Il ponte, che collega l'isola Tiberina con Trastevere, deve la sua costruzione a Lucio Cestio, fratello di quel Caio censore che, a ridosso della porta di S. Paolo all'Ostiense, eresse la propria tomba nell'originale forma di piramide. Nel corso dei secoli subì numerosi  restauri e rifacimenti ed anche il suo nome subì dei cambiamenti. Fu infatti  chiamato "ponte ferrato" a causa delle numerose mole che venivano ancorate al ponte tramite grosse catene.  In seguito prese anche l'appellativo di "S. Bartolomeo" dalla vicina chiesa sull'Isola Tiberina. Nel 1892 il ponte fu parzialmente ricostruito con la demolizione dei due piccoli archi laterali del ponte, regolanti la corrente del fiume in curva, sostituiti da due archi più grandi.  Ha una lunghezza di 54 m. ed una larghezza di 8 m. , la parte esterna è costruita in travertino, in parte proveniente dal teatro di Marcello, e l'interna in tufo; sui parapetti in marmo è visibile l'iscrizione relativa al restauro del 1892.

Isola Tiberina
La sua forma grossolanamente simile a quella di un grande barcone, è legata, secondo una leggenda, all'affondamento di una nave. L'isola era sacra al culto di Esculapio, dio della medicina, a cui fu dedicato nel 289 a.C. un tempio in occasione di un'epidemia di peste. Il sito venne indicato, si narra, dal Dio stesso che, trasformatosi in serpente, saltò giù dalla nave trovando rifugio sull'isola, diventata poi una sorta di nave-ospedale, visto che annesso al tempio fu edificata una struttura utilizzata per l’assistenza agli ammalati.
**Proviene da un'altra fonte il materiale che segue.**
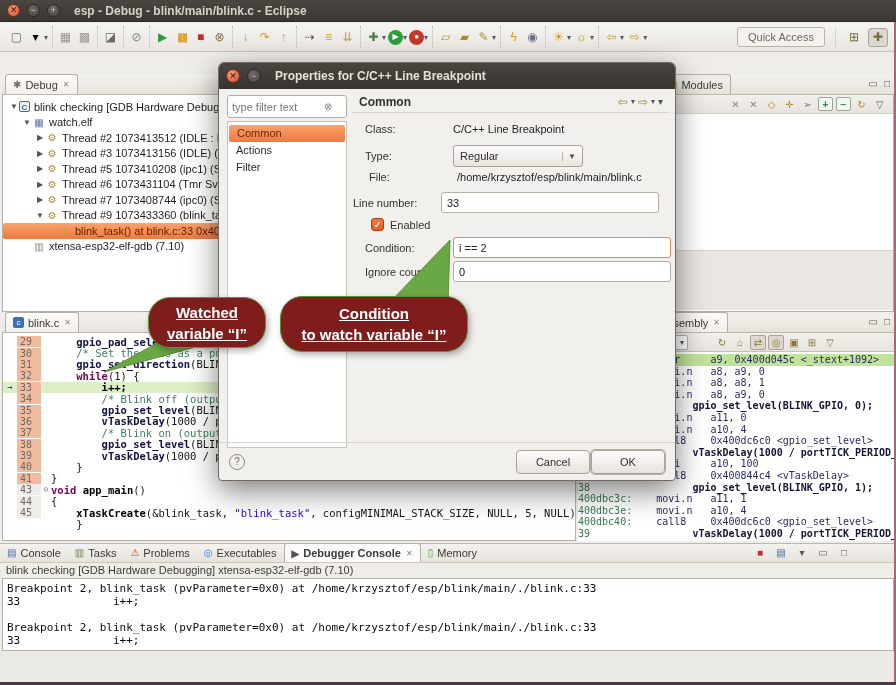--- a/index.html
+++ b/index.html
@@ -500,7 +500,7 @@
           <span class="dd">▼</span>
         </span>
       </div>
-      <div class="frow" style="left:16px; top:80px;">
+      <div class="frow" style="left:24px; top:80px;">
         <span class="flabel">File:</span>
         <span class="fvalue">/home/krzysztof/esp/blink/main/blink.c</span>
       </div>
Con l'espansione di Roma, l'Isola Tiberina vide ben presto sostituire le varie strutture e l'intera area divenne centro dedicato alla medicina, come per altro è ancora oggi per la presenza dell'Ospedale Fatebenefratelli..

Ponte Rotto
Ponte Emilio, oggi conosciuto come ponte Rotto, risale alla metà del III secolo a.C.; ricostruito nel 179 a.C. e completato nel 142 a.C., si conservano oggi solo un'arcata della ricostruzione cinquecentesca e i piloni originali di epoca romana. Per la sua posizione obliqua rispetto all'asse del fiume e per la pressione provocata dal fiume stesso a causa della sua curva, ha subito la violenza delle acque per innumerevoli volte nella sua storia ed è proprio tale caratteristica che determina quello che è sempre stato il suo secondo nome. Molte sono state le inutili ristrutturazioni effettuate già nel 280 d.C. ma successivamente anche nel 1422, nel 1450, nel 1557, nel 1575; nel 1598 una apocalittica alluvione del Tevere si rovesciò su Roma ed il Ponte rimase mutilato della sua metà, acquistando definitivamente la denominazione di Ponte Rotto.

Ponte Palatino
Con il progressivo deteriorarsi del Ponte Rotto, fu decisa la costruzione di un ponte battezzato "Palatino" in onore dello storico colle romano, proprio alle cui falde sorgeva il ponte tra il 1886 ed il 1890.  Venne costruito dal Vescovalli nel 1886 in collaborazione con una ditta belga specializzata in ponti di ferro: infatti quattro pile coperte in travertino reggono delle travate metalliche. Lungo 155 .e largo 19 m., il ponte Palatino è il più lungo dei ponti di Roma (ad eccezione dei recenti viadotti). Ha un'estetica in totale disarmonia con la zona monumentale che lo circonda ed unisce il lungotevere dei Pierleoni a quello degli Alberteschi. È conosciuto anche con la denominazione di Ponte Inglese, per via dell'infelice idea di renderlo percorribile a sensi invertiti.

Ponte Sublicio
Ponte Sublicio costituisce il prolungamento naturale di Via Marmorata unendo il quartiere Testaccio con la zona di Porta Portese. Realizzato su progetto dell'architetto Marcello Piacentini tra il 1014 e il 1917, è costituito da tre arcate in muratura e misura 105 m. in lunghezza e 20 in larghezza.  In realtà si sarebbe dovuto chiamare ponte Aventino, data la stretta vicinanza con l'omonimo colle, ma fu chiamato Sublicio in memoria dello storico ponte romano che sorgeva all'altezza dell'odierna Porta Portese.